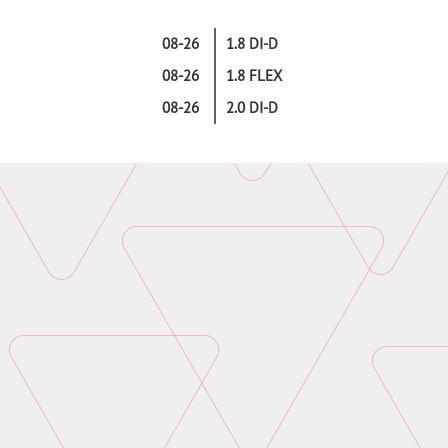
08-26
1.8 DI-D
08-26
1.8 FLEX
08-26
2.0 DI-D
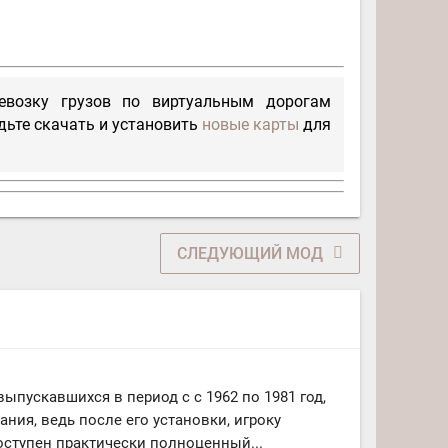
ревозку грузов по виртуальным дорогам
дьте скачать и установить
новые карты
для
СЛЕДУЮЩИЙ МОД
выпускавшихся в период с с 1962 по 1981 год,
ния, ведь после его установки, игроку
оступен практически полноценный...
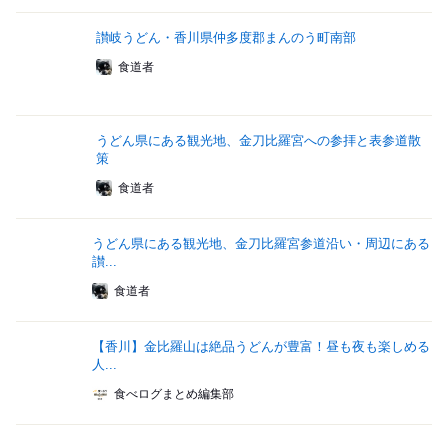
讃岐うどん・香川県仲多度郡まんのう町南部
食道者
うどん県にある観光地、金刀比羅宮への参拝と表参道散
策
食道者
うどん県にある観光地、金刀比羅宮参道沿い・周辺にある
讃...
食道者
【香川】金比羅山は絶品うどんが豊富！昼も夜も楽しめる
人...
食べログまとめ編集部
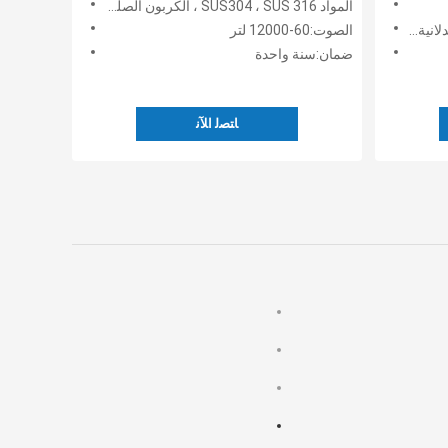
المواد SUS304 ، SUS 316 ، الكربون الصلب:حسب الطلب
إلى ذلك
الصوت:60-12000 لتر
ضمان:سنة واحدة
ﺎﺘﺼﻟ ﺍﻶﻧ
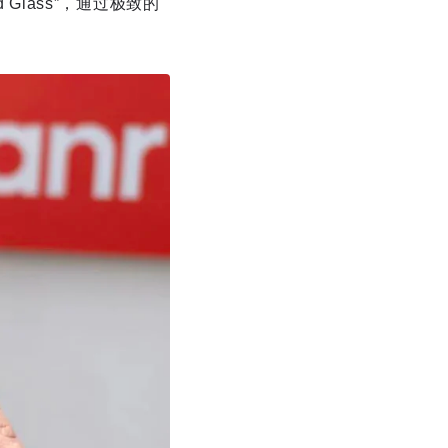
Glass”，通过极致的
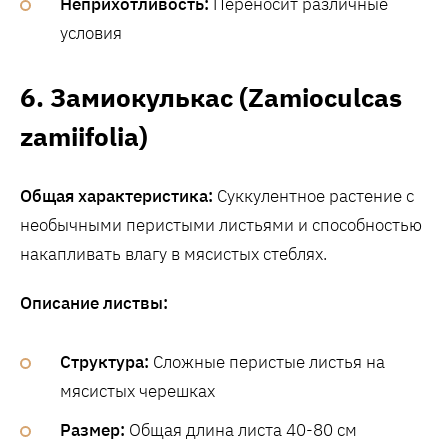
Неприхотливость:
Переносит различные
условия
6. Замиокулькас (Zamioculcas
zamiifolia)
Общая характеристика:
Суккулентное растение с
необычными перистыми листьями и способностью
накапливать влагу в мясистых стеблях.
Описание листвы:
Структура:
Сложные перистые листья на
мясистых черешках
Размер:
Общая длина листа 40-80 см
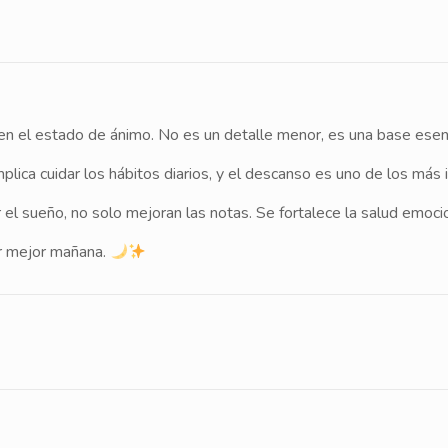
 en el estado de ánimo. No es un detalle menor, es una base esenc
lica cuidar los hábitos diarios, y el descanso es uno de los más
r el sueño, no solo mejoran las notas. Se fortalece la salud emocio
er mejor mañana.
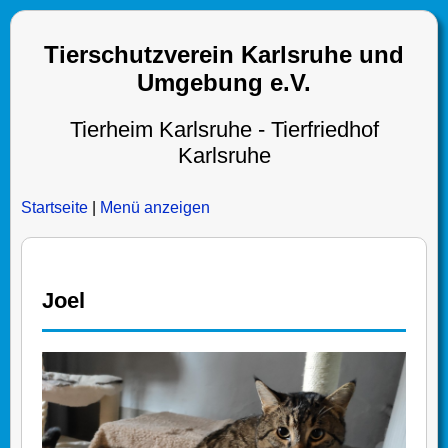
Tierschutzverein Karlsruhe und
Umgebung e.V.
Tierheim Karlsruhe - Tierfriedhof
Karlsruhe
Startseite
|
Menü anzeigen
Joel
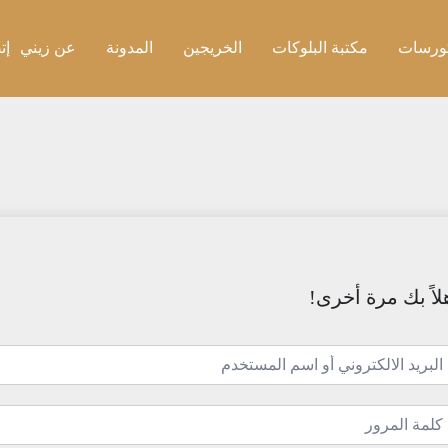
ورسات
مكتبة البلوكات
الخريجين
المدونة
عن زيني
إت
لاً بك مرة أخرى!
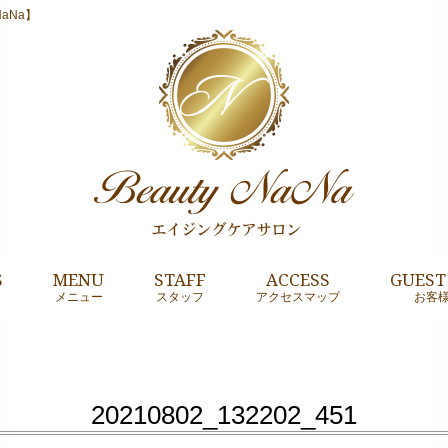
aNa】
S
MENU
STAFF
ACCESS
GUEST
メニュー
スタッフ
アクセスマップ
お客
20210802_132202_451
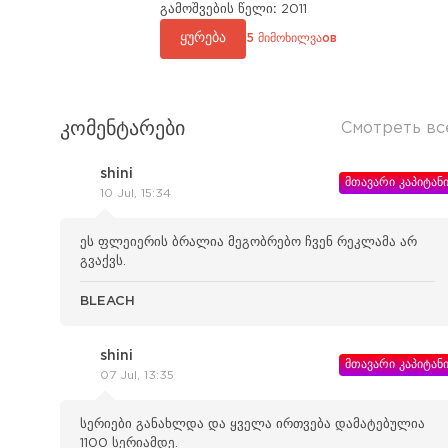
გამოშვების წელი:
2011
ყურება
5 მიმოხილვაов
კომენტარები
Смотреть вс
shini
მთავარი კაპიტან
10 Jul, 15:34
ეს ფლეიერის ბრალია მეგობრებო ჩვენ რეკლამა არ
გვაქვს.
BLEACH
shini
მთავარი კაპიტან
07 Jul, 13:35
სერიები განახლდა და ყველა ირთვება დამატებულია
1100 სერიამდე.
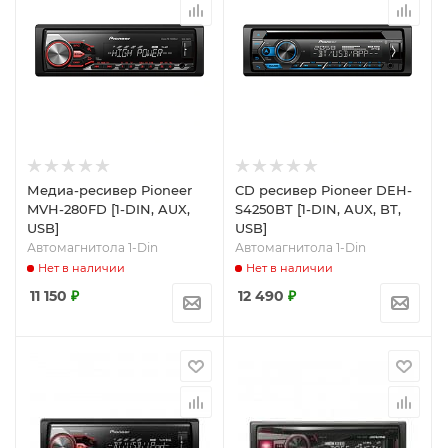
Медиа-ресивер Pioneer
CD ресивер Pioneer DEH-
MVH-280FD [1-DIN, AUX,
S4250BT [1-DIN, AUX, BT,
USB]
USB]
Автомагнитола 1-Din
Автомагнитола 1-Din
Нет в наличии
Нет в наличии
11 150
₽
12 490
₽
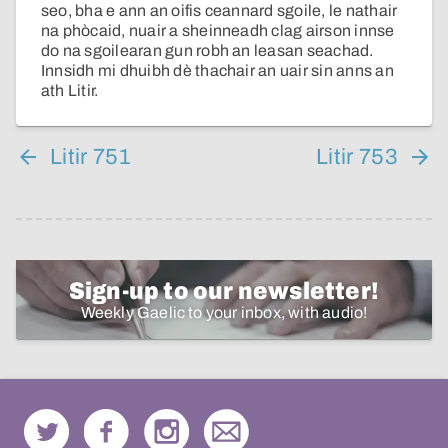
seo, bha e ann an oifis ceannard sgoile, le nathair
na phòcaid, nuair a sheinneadh clag airson innse
do na sgoilearan gun robh an leasan seachad.
Innsidh mi dhuibh dè thachair an uair sin anns an
ath Litir.
Litir 751
Litir 753
Sign-up to our newsletter!
Weekly Gaelic to your inbox, with audio!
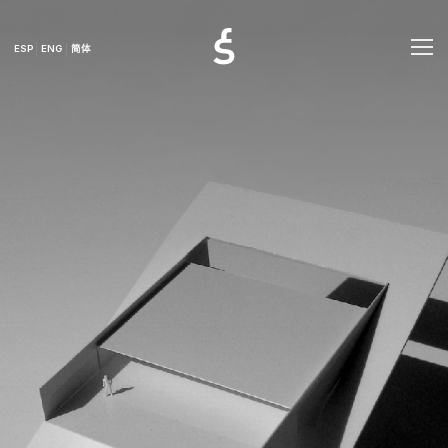
ESP
ENG
简体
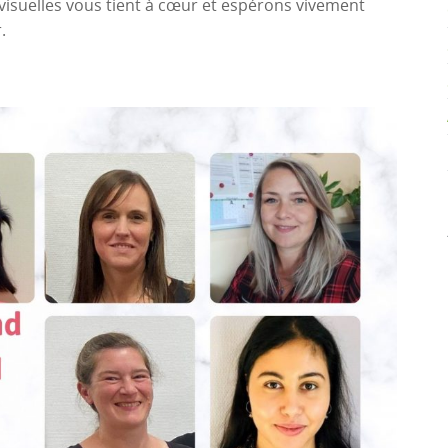
 visuelles vous tient à cœur et espérons vivement
.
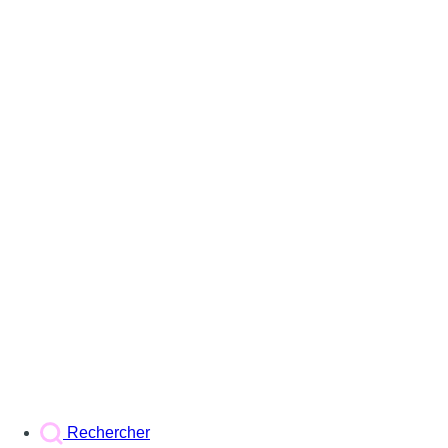
Rechercher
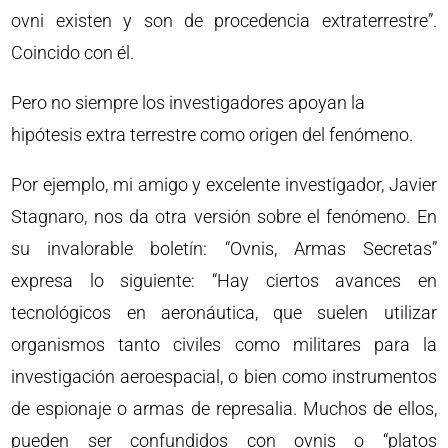
ovni existen y son de procedencia extraterrestre”.
Coincido con él.
Pero no siempre los investigadores apoyan la
hipótesis extra terrestre como origen del fenómeno.
Por ejemplo, mi amigo y excelente investigador, Javier
Stagnaro, nos da otra versión sobre el fenómeno. En
su invalorable boletín: “Ovnis, Armas Secretas”
expresa lo siguiente: “Hay ciertos avances en
tecnológicos en aeronáutica, que suelen utilizar
organismos tanto civiles como militares para la
investigación aeroespacial, o bien como instrumentos
de espionaje o armas de represalia. Muchos de ellos,
pueden ser confundidos con ovnis o “platos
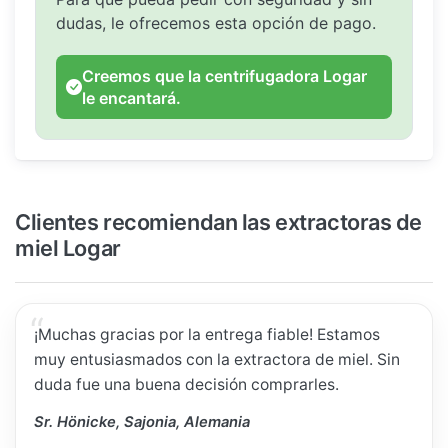
dudas, le ofrecemos esta opción de pago.
Creemos que la centrifugadora Logar
le encantará.
Clientes recomiendan las extractoras de
miel Logar
¡Muchas gracias por la entrega fiable! Estamos
muy entusiasmados con la extractora de miel. Sin
duda fue una buena decisión comprarles.
Sr. Hönicke, Sajonia, Alemania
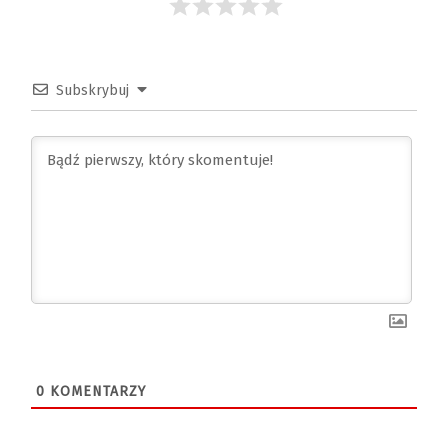
Subskrybuj
0
KOMENTARZY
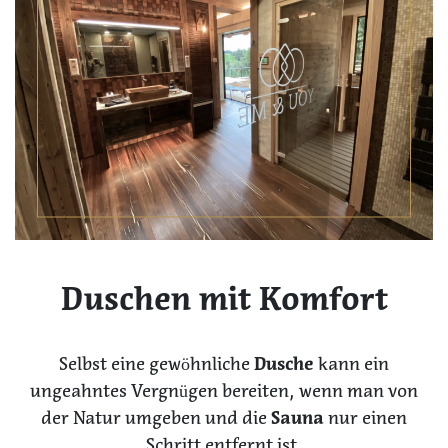
Duschen mit Komfort
Selbst eine gewöhnliche
Dusche
kann ein
ungeahntes Vergnügen bereiten, wenn man von
der Natur umgeben und die
Sauna
nur einen
Schritt entfernt ist.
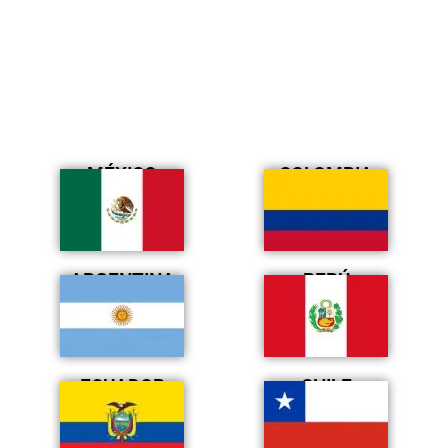
MÉXICO
COLOMBIA
ARGENTINA
PERÚ
ECUADOR
CHILE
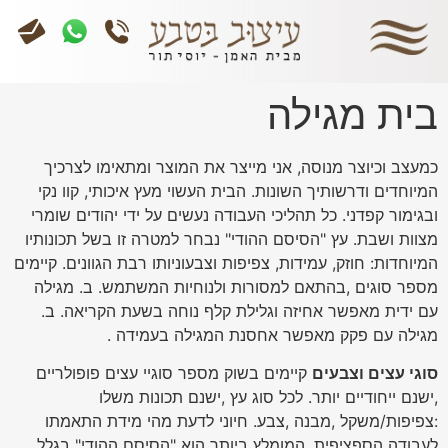
בית מגילה
כמעצב וכיוצר מנוסה, אני מייצר את המוצר ומתאימו לצרכיך
המיוחדים ודרשותיך השונות. הבית העשוי מעץ איכותי, קוו נקי
ובגימור קפדני. כל תהליכי העבודה נעשים על ידי יהודים שומרי
מצוות ושבת. עץ "הסיסם ההודי" נבחר למטרה זו בשל תכונותיו
המיוחדות: חוזק, עמידות, צפיפות וצבעוניותו רבת הגוונים. קיימים
מספר סוגים ,בהתאם למסורות ולנוחיות המשתמש. ב. מגילה
עם ידית מאפשר אחיזה וגלילת קלף נוחה בשעת הקריאה. ב.
מגילה עם פקק מאפשר אחסנת המגילה בעמידה .
סוגי עצים וצבעים
קיימים בשוק מספר סוגיי עצים פופולריים
,ישנם ייחודיים יותר. לכל סוג עץ ,ישנם תכונות משלו
:צפיפות/משקל ,מבנה ,צבע. חיוני לדעת מהי מידת התאמתו
לעבודה הספציפית. המומלץ ביותר הוא "הסיסם ההודי" בגלל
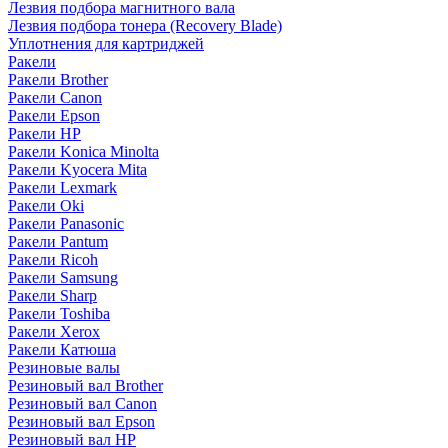
Лезвия подбора магнитного вала
Лезвия подбора тонера (Recovery Blade)
Уплотнения для картриджей
Ракели
Ракели Brother
Ракели Canon
Ракели Epson
Ракели HP
Ракели Konica Minolta
Ракели Kyocera Mita
Ракели Lexmark
Ракели Oki
Ракели Panasonic
Ракели Pantum
Ракели Ricoh
Ракели Samsung
Ракели Sharp
Ракели Toshiba
Ракели Xerox
Ракели Катюша
Резиновые валы
Резиновый вал Brother
Резиновый вал Canon
Резиновый вал Epson
Резиновый вал HP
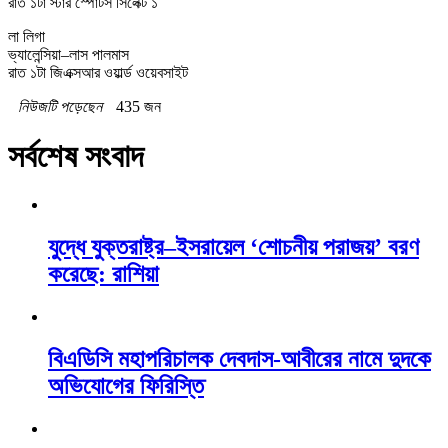
রাত ১টা স্টার স্পোর্টস সিলেক্ট ১
লা লিগা
ভ্যালেন্সিয়া–লাস পালমাস
রাত ১টা জিএক্সআর ওয়ার্ল্ড ওয়েবসাইট
নিউজটি পড়েছেন
435 জন
সর্বশেষ সংবাদ
যুদ্ধে যুক্তরাষ্ট্র–ইসরায়েল ‘শোচনীয় পরাজয়’ বরণ
করেছে: রাশিয়া
বিএডিসি মহাপরিচালক দেবদাস-আবীরের নামে দুদকে
অভিযোগের ফিরিস্তি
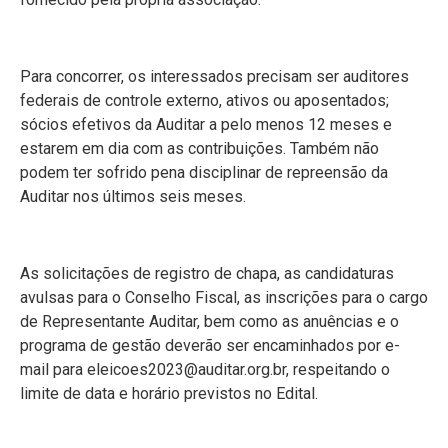
Para concorrer, os interessados precisam ser auditores
federais de controle externo, ativos ou aposentados;
sócios efetivos da Auditar a pelo menos 12 meses e
estarem em dia com as contribuições. Também não
podem ter sofrido pena disciplinar de repreensão da
Auditar nos últimos seis meses.
As solicitações de registro de chapa, as candidaturas
avulsas para o Conselho Fiscal, as inscrições para o cargo
de Representante Auditar, bem como as anuências e o
programa de gestão deverão ser encaminhados por e-
mail para eleicoes2023@auditar.org.br, respeitando o
limite de data e horário previstos no Edital.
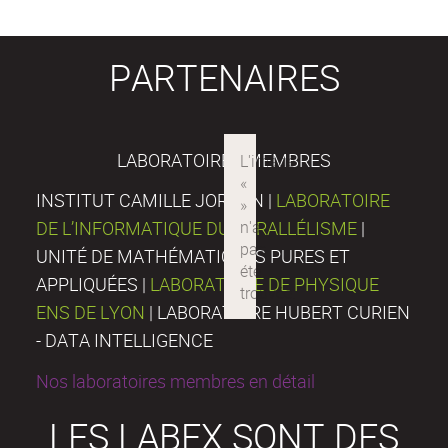
PARTENAIRES
LABORATOIRES MEMBRES
INSTITUT CAMILLE JORDAN |
LABORATOIRE
DE L’INFORMATIQUE DU PARALLÉLISME
|
UNITÉ DE MATHÉMATIQUES PURES ET
APPLIQUÉES |
LABORATOIRE DE PHYSIQUE
ENS DE LYON
| LABORATOIRE HUBERT CURIEN
- DATA INTELLIGENCE
Nos laboratoires membres en détail
LES LABEX SONT DES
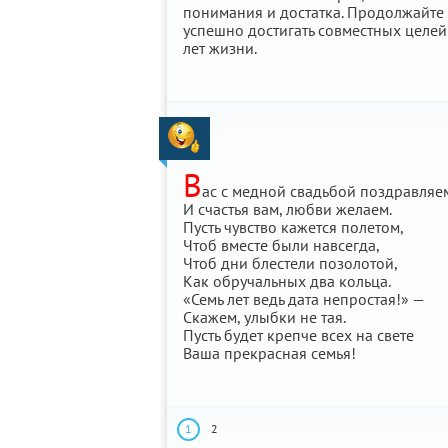
понимания и достатка. Продолжайте 
успешно достигать совместных целей
лет жизни.
В
ас с медной свадьбой поздравляе
И счастья вам, любви желаем.
Пусть чувство кажется полетом,
Чтоб вместе были навсегда,
Чтоб дни блестели позолотой,
Как обручальных два кольца.
«Семь лет ведь дата непростая!» —
Скажем, улыбки не тая.
Пусть будет крепче всех на свете
Ваша прекрасная семья!
1
2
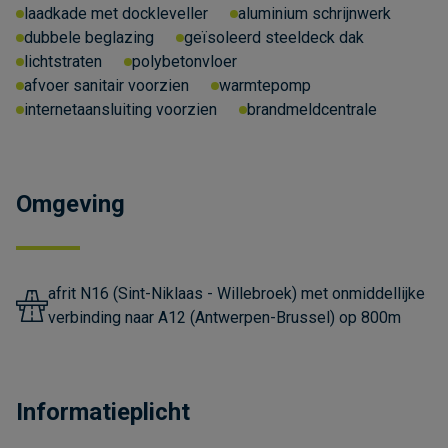
laadkade met dockleveller
aluminium schrijnwerk
dubbele beglazing
geïsoleerd steeldeck dak
lichtstraten
polybetonvloer
afvoer sanitair voorzien
warmtepomp
internetaansluiting voorzien
brandmeldcentrale
Omgeving
afrit N16 (Sint-Niklaas - Willebroek) met onmiddellijke
verbinding naar A12 (Antwerpen-Brussel) op 800m
Informatieplicht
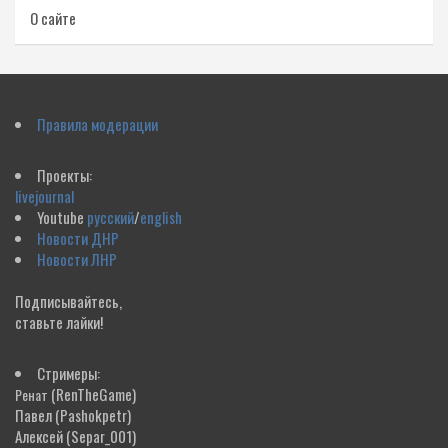
О сайте
Правила модерации
Проекты:
livejournal
Youtube
русский
/
english
Новости ДНР
Новости ЛНР
Подписывайтесь,
ставьте лайки!
Стримеры:
(RenTheGame)
Ренат
Павел
(Pashokpetr)
Алексей
(Separ_001)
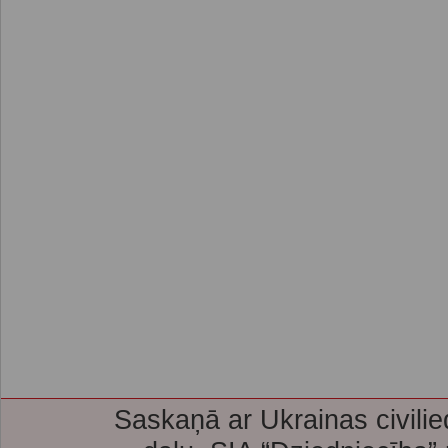
Saskaņā ar Ukrainas civilie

------------

**TO-DO ITEM**. How many lines of the data above contain the string "voorzien"? Reply with the number alone.

**OUTPUT FOR THIS TASK**. 2